The Aspies For Freedom (AFF) organization first celebrated Autistic Pride Day on June 18, 2005. After that, this day of every year dedicates to Autistic Pride Day for people with Autism spectrum disorder (ASD). This day gives the freedom of Autistic people to celebrate their neurodiversity and feel proud of being Autistic. One of the most striking characteristics of Autistic Pride Day is that the event organizers are also people with autism, showing their ability to defend themselves.
The rainbow infinity symbol is the symbol of Autistic Pride Day. This symbol represents the diversity of the autistic community, as autistic people have a wide range of perspectives, capabilities, and opportunities.
Autism Pride Day aims to highlight human rights, particularly the right to live according to one’s terms. According to this community, it should be okay for autistics to have repetitive actions freely, communicate in their way, and not feel intimidated about fitting in the society.
Let’s understand what autism is and what are their neurodiversity?
Autism is a neurodevelopmental disorder that comprises various challenges, including stimming (repetitive actions and movements), social interaction, restrictive interests, and communication (both verbal and non-verbal). The signs and symptoms of autism start appearing during the first three years of a child’s life.
Autism is a complex and highly variable condition. Some autistic people are slow in some fields but superior in other areas. The symptoms of autism start appearing after the age of six months and fully develop by the age of 2 to 3 years.
Causes of autism
The precise reason for autism spectrum disorder (ASD) is still unknown. According to the National Institute of Neurological Disorders and Stroke (NINDS), genetics and environmental factors strongly influence autism development in a fetus. The following are some risk factors for ASD:
- Hereditary plays a crucial role. Having siblings or one parent with autism increases the chance of ASD in children.
- Mutation in the genes
- The age of parents, being born to an older couple, increases the risk of the development of autism in children.
- Metabolic inequality
- During pregnancy, history of a viral infection, such as cytomegalovirus, rubella, and herpes simplex virus infection.
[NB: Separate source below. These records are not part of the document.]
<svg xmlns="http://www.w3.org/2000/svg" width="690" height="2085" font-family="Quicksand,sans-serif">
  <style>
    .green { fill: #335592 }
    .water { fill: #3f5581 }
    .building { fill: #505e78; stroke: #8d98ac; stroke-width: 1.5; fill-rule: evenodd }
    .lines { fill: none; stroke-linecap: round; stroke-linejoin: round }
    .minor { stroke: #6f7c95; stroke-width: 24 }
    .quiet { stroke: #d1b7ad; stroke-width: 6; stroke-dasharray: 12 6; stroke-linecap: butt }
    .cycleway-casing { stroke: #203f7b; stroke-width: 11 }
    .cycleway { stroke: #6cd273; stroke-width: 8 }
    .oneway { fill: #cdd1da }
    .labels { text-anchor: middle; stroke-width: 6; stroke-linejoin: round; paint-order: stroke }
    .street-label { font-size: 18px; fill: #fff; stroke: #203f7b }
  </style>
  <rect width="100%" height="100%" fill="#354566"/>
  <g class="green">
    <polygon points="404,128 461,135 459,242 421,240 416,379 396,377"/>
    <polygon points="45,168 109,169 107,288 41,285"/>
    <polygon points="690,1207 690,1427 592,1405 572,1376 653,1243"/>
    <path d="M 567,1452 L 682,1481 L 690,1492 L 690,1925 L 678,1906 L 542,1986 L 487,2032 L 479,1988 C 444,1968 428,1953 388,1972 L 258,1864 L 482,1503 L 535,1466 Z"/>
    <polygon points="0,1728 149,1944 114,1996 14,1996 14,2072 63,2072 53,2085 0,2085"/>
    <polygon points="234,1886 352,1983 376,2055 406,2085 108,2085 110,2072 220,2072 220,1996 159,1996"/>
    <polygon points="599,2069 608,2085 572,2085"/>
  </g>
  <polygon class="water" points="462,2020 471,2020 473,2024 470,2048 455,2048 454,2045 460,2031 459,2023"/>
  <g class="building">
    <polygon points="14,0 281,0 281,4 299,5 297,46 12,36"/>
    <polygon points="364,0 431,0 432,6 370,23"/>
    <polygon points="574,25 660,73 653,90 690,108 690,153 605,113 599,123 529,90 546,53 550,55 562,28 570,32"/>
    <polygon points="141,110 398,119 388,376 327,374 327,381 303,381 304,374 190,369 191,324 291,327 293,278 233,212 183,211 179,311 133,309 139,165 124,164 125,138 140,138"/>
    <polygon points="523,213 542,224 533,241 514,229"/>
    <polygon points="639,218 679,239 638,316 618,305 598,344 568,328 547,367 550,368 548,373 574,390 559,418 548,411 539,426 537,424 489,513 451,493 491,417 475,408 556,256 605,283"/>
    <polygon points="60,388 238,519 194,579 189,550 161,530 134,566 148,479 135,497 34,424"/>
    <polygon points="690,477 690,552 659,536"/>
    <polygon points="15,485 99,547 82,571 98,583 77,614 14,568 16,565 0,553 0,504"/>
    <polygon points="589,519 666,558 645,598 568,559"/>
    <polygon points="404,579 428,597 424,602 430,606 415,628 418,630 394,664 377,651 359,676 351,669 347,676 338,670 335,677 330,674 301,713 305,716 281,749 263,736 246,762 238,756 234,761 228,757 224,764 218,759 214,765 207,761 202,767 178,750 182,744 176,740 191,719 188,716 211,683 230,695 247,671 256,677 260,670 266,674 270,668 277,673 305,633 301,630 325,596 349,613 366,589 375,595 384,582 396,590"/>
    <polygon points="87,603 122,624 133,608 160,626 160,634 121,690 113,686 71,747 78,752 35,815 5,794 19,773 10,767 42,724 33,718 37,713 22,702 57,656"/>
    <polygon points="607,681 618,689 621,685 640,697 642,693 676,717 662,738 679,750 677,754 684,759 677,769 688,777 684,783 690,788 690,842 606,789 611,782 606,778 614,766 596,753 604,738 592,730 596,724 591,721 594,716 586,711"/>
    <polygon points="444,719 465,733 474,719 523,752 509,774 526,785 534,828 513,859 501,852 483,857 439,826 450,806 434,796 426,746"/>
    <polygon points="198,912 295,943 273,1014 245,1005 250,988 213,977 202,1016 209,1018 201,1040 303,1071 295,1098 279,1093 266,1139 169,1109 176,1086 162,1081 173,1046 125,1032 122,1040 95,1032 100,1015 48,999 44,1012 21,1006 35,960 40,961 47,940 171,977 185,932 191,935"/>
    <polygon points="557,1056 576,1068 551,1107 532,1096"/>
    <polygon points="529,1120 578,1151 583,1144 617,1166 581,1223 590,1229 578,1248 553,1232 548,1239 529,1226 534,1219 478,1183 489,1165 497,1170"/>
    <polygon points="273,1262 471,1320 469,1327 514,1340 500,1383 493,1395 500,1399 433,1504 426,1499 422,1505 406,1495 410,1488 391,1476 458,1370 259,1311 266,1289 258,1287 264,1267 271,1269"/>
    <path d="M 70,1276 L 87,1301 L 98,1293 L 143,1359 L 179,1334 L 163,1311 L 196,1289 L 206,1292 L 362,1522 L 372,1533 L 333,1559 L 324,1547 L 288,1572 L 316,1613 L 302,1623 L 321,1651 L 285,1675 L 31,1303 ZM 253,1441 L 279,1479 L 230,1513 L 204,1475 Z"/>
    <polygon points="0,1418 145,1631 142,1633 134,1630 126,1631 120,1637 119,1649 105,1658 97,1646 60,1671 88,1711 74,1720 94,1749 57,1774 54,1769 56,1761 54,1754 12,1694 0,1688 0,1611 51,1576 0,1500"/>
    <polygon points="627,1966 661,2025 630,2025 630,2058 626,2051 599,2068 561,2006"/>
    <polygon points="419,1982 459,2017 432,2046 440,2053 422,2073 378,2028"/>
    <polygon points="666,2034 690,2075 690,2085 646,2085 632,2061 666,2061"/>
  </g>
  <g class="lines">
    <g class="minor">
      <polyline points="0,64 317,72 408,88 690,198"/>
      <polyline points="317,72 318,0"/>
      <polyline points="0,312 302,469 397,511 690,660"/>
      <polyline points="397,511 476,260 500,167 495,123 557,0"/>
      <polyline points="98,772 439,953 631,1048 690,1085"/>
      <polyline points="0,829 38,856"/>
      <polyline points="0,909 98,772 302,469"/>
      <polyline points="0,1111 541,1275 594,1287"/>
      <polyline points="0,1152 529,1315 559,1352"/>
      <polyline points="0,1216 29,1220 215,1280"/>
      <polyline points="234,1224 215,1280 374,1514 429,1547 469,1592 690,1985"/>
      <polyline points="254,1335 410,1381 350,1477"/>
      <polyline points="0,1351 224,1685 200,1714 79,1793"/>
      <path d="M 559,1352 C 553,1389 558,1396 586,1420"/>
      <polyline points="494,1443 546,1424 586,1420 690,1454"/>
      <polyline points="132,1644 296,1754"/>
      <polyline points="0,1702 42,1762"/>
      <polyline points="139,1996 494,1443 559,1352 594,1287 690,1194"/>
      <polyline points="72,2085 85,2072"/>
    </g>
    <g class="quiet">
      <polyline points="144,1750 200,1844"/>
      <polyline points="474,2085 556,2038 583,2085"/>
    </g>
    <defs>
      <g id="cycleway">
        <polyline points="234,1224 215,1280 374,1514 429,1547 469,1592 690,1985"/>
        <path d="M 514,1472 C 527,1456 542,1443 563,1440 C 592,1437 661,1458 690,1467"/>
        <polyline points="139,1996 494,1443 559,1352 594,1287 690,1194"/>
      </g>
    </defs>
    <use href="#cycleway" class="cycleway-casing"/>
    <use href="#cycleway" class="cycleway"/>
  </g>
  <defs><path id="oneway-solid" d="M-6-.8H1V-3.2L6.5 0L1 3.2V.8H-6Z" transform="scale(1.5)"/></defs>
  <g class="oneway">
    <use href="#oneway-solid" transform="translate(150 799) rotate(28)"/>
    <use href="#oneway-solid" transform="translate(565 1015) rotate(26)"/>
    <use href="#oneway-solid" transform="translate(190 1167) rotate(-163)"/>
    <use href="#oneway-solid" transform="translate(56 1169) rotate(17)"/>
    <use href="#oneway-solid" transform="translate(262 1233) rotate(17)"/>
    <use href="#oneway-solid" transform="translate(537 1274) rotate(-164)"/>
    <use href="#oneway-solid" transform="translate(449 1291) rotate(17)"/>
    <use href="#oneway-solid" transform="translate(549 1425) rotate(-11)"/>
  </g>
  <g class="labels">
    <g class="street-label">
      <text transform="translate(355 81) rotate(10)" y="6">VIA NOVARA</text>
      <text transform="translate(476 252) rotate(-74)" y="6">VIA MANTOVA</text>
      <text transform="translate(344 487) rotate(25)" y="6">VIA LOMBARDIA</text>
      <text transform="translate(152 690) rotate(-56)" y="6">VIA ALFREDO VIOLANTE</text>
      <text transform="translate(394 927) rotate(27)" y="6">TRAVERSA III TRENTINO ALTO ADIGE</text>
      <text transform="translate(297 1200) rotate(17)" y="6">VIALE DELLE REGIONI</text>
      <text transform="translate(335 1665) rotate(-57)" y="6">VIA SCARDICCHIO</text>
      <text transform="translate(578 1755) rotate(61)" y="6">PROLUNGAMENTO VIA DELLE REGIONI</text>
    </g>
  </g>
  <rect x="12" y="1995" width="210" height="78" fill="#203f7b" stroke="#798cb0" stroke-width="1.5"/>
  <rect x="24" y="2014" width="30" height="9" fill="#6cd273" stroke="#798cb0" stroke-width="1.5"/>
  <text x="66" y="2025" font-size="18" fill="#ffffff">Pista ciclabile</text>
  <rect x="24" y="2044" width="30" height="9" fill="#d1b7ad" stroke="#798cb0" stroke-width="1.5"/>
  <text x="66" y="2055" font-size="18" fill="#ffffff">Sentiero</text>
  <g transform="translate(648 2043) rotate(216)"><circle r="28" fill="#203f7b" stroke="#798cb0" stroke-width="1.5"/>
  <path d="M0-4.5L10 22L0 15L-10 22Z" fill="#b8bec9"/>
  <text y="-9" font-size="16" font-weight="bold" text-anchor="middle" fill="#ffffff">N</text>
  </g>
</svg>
- Intake of certain medications (thalidomide or valproic acid) during pregnancy can expose the fetus to ASD.
- Exposure to chemical toxins and heavy metals can cause ASD in children.
Symptoms of autism
The symptoms of autism start appearing during early childhood (between the ages of 12-24 months). However, sometimes they may appear later in life. The symptoms persist through adulthood without remission. Autism can distinguish by a triad of symptoms, which includes:
- Impairment in social development: It can be the main distinguishable feature between autism and other developmental disorders. An autistic person can have a wide range of social deficits, which start showing in early childhood, including:
- Autistic infants are less attentive to stimuli, smile and make eye contact less often, and are less responsive to their names.
- Unable to perform simple movements, such as hand-waving or pointing towards an object.
- They find difficulty in expressing themselves.
- They don’t get attached to others and like to stay alone
- Disengagement in simple interactive games
- Emotionless facial expression
- They make little and inconsistent eye-contacts
- They can’t distinguish other people’s emotions
- Some autistic children display aggressive behavior or destructive attitude due to emotional frustration.
- Children with high-functioning autism often feel lonely, as they can’t maintain their friendship and don’t know how to pretend things like normal peer children.
- Trouble in communication: Autistic children suffer from communication delays. They don’t develop enough continuous speech for proper interaction. The following are some problems an autistic child can suffer:
- Delay onset of vocals during the first year of life
- Having trouble with back and forth of discussion
- Having an unusual tone of voice, such as a robotic tone or sing-song dialect
- Repeats other’s word (echolalia)
- Facing trouble understanding other people’s dialect
- Repetitive behavior: An autistic child has unintentional repetitive actions, such as:
- Repetition of some words or phrases (echolalia)
- A long-lasting interest in particular topics, such as facts, numbers, or details of a subject
- Follows the same routine and becomes agitated with a slight change
- Becomes extreme focused on moving objects
- Sometimes stares blankly
- Hypersensitive to stimuli, such as light, temperature, or sound
- Autistic people have trouble falling and maintaining their sleep.
- They can be excellent at learning things in detail and excels in science, music, art, and math.
- They can remember detailed information about an incident or event for a long time.
Autistic people face discrimination and prejudice in every area, including schools, workplaces, and society. So, on this Autistic Pride Day, let’s end this stigma, as they are no less than us, and help them build the confidence of better life.